◆ OBJECTIF DE LA TÂCHE:
Poursuivez le texte sur les chansons en breton diffusées sur feuilles volantes en reprenant juste après sa dernière phrase.

◆ TEXTE À LIRE:
※ ※ ※

CHANSONS EN BRETON SUR FEUILLES VOLANTES (retour sommaire)

Par Serge Nicolas

Sources employées

Introduction
La feuille volante (FV) a certainement une origine et une inspiration traditionnelle, c'est à dire issue du milieu populaire, et à travers lui du corps social en entier. Il a été vu comment ces FV, adaptées au milieu en question, véhiculaient les idées et les thèmes attendus, c'est ce qui a fait leur succès. Il a été vu aussi comment les questions linguistiques et politiques ont pu créer une césure entre les milieux savants ou les couches supérieures de la société, et les milieux plus humbles pratiquant la langue et véhiculant les idées traditionnelles. Cette césure, qui a provoqué et favorisé un certain isolement et repli sur soi, a favorisé aussi le maintien de cette littérature, et des idées qu'elles véhiculaient.

※ ※ ※

◆ LIGNES FOURNIES:
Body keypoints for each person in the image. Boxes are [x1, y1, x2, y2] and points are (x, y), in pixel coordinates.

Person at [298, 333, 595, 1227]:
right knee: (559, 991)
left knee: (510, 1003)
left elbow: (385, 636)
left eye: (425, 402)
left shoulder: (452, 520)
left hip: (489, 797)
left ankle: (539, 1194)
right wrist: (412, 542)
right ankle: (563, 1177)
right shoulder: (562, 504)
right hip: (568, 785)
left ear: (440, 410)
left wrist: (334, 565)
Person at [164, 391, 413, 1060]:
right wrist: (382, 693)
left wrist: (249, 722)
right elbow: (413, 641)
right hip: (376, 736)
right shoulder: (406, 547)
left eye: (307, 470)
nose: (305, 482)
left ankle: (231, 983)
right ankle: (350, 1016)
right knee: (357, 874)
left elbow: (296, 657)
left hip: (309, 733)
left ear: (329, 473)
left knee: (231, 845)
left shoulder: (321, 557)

※ ※ ※

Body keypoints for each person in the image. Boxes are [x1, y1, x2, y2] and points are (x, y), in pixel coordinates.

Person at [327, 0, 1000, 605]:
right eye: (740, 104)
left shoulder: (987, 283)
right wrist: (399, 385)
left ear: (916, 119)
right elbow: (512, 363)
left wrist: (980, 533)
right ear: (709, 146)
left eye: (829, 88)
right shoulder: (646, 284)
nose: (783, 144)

※ ※ ※

◆ RÉPONSE ATTENDUE:
Non qu'il y ait évidemment des exceptions: de tout temps, il y a eu des intellectuels ou des personnes de la haute société qui ont pu garder le souvenir ou l'intérêt envers la langue ou les domaines traditionnels et en sentir la valeur, et qui ont pu par leur pouvoir initier des actions.
Cette césure, provoquant donc isolement et repli sur soi, doit être nuancée: il a été dit aussi que la surveillance des autorités, laïques ou politiques et religieuses aussi, ne pouvait pas ne pas s'exercer à ce niveau comme ailleurs. Pas question donc de voir des idées archaïques (survivances païennes par exemple) ou des idées politiques hétérodoxes se diffuser par ce média.
L'isolement et le repli sur soi doivent aussi être relativisé, car les gens étaient curieux de nouvelles fraîches et sensationnelles de préférence, et les contacts existaient, c'était une nécessité, par le biais des échanges, commerciaux ou autres, à l'échelon local, régional, national ou international.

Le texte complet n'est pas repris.